Il processo di Verona - 1962 - di Carlo Lizzani
Dialoghi realistici, scene come in un documentario, attori ugualmente identificabili con quelli del periodo storico. Atmosfera cupa e fosca, facce glabre e feroci. Il castello di Verona appare in tutta la sua tetra inquietudine. Questa non è una "storia", è pura Storia che tutti noi dovremmo ricordare o sapere. Nella pseudo tragedia generale del Fascismo quell'episodio finale del processo fu senz'altro tragedia vera; famigliari che si sbranano, cortigiani bramosi di vendetta, dimentichi dei trascorsi poco "storici". Boria, megalomania, superficialità. Le donne, solo loro, hanno una credibilità quasi scespiriana. Edda e Rachele, figlia e madre, sono consapevoli dell'atrocità a cui partecipano, sanno almeno distinguere la farsa e l'intrigo dalla realtà.
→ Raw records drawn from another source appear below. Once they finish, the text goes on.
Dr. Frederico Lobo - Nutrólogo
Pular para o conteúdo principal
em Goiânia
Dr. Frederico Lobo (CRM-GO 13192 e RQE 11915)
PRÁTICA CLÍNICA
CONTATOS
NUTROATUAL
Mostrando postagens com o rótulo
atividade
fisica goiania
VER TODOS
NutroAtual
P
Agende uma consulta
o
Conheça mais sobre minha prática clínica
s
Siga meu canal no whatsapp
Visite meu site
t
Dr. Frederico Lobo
E l'inviata della Gestapo è una Jago o una innamorata tentata di salvare Ciano? Chi ha vivo il ricordo di quelle persone ne riconosce la vicinanza al vero.
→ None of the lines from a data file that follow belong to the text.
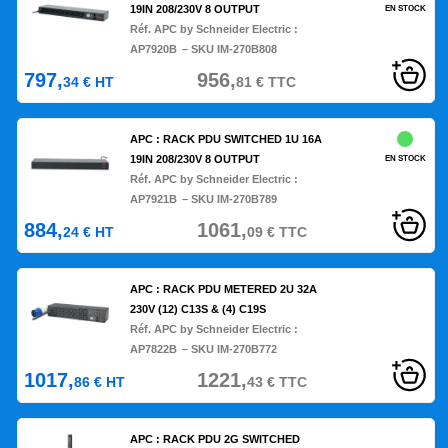
19IN 208/230V 8 OUTPUT
EN STOCK
Réf. APC by Schneider Electric :
AP7920B
– SKU IM-270B808
797,
956,
34
€
HT
81
€
TTC
APC : RACK PDU SWITCHED 1U 16A
19IN 208/230V 8 OUTPUT
EN STOCK
Réf. APC by Schneider Electric :
AP7921B
– SKU IM-270B789
884,
1061,
24
€
HT
09
€
TTC
APC : RACK PDU METERED 2U 32A
230V (12) C13S & (4) C19S
Réf. APC by Schneider Electric :
AP7822B
– SKU IM-270B772
1017,
1221,
86
€
HT
43
€
TTC
APC : RACK PDU 2G SWITCHED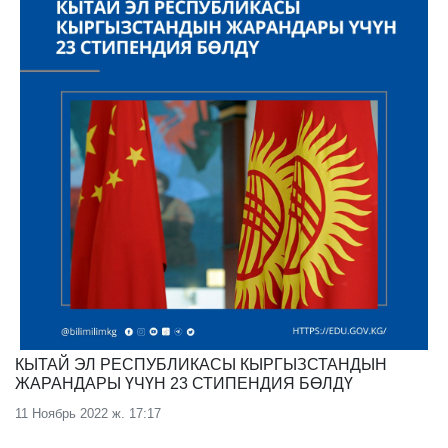
КЫТАЙ ЭЛ РЕСПУБЛИКАСЫ КЫРГЫЗСТАНДЫН
ЖАРАНДАРЫ ҮЧҮН 23 СТИПЕНДИЯ БӨЛДҮ
11 Ноябрь 2022 ж. 17:17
Il generale Del Bono, più di tutti, comprende che il destino per loro è segnato. Scene brevi, dialoghi stringati, nebbia morale ovunque. Si è detto di Shakespeare; ci pare l'unico film che rappresenta "dal vero" l'atto finale. Mussolini fatiscente, sono i crudeli sicofanti e sgherri a dominare la lugubre regia. I dialoghi quasi sempre si svolgono fra due persone in stanze grigie e semibuie o all'aperto lungo viali alberati e spettrali.
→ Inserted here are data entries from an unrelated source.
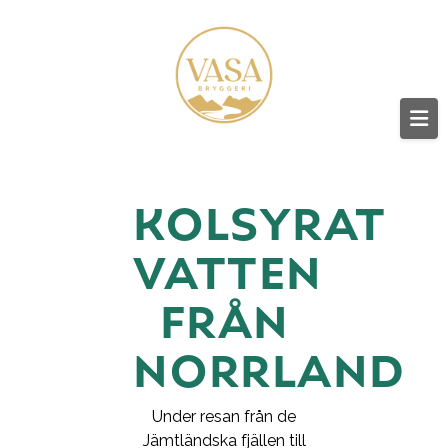
VASA
BRYGGERI
Na
-
KOLSYRAT
DRYCKESBO
VATTEN
FRÅN
GUSTAV
NORRLAND
VASA
Under resan från de
Jämtländska fjällen till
Lizzani si è attenuto alla documentazione del momento: affinità dei personaggi, teatralità del processo e per la scena finale della fucilazione, il solo brusio della pellicola che scorre sui corpi crivellati di colpi. In realtà il film svela una tragedia famigliare, più che nazionale. Edda non sopporta che si parli di Storia mentre la sua famiglia viene distrutta. Nel film Ciano parla anche tanto dei suoi diari. A guerra finita si è saputo che essi contenevano ben poco di allarmante per i tedeschi. Una ulteriore prova di enfatica supponenza da parte sua. (Paolo D.)